Material for this exercise:
┄┄┄┄┄┄┄┄┄┄┄┄┄┄┄┄┄┄┄┄
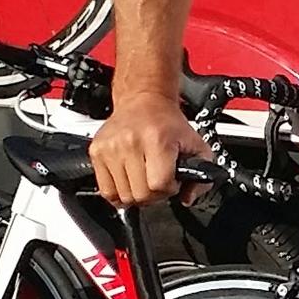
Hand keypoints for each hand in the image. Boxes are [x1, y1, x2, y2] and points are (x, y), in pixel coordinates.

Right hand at [88, 95, 212, 206]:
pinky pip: (106, 191)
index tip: (172, 179)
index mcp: (157, 139)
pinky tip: (129, 179)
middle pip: (141, 195)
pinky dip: (119, 192)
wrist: (144, 101)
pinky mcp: (96, 152)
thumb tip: (187, 198)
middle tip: (158, 178)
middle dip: (154, 193)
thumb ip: (202, 175)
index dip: (170, 188)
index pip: (159, 185)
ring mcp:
┄┄┄┄┄┄┄┄┄┄┄┄┄┄┄┄┄┄┄┄
Work item: Every line above should be copied exactly, apart from any pictures.

Answer below:
Hand keypoints for each hand in the image. Boxes are [x1, y1, x2, y2] and points are (x, y), in pixel coordinates.

Right hand at [88, 95, 212, 206]:
pinky pip: (106, 191)
index tip: (172, 179)
index mcp: (157, 139)
pinky tip: (129, 179)
middle pip: (141, 195)
pinky dip: (119, 192)
wrist: (144, 101)
pinky mcp: (96, 152)
thumb tip: (187, 198)
middle tip: (158, 178)
middle dip: (154, 193)
thumb ip: (202, 175)
index dip: (170, 188)
index pip: (159, 185)
ring mcp:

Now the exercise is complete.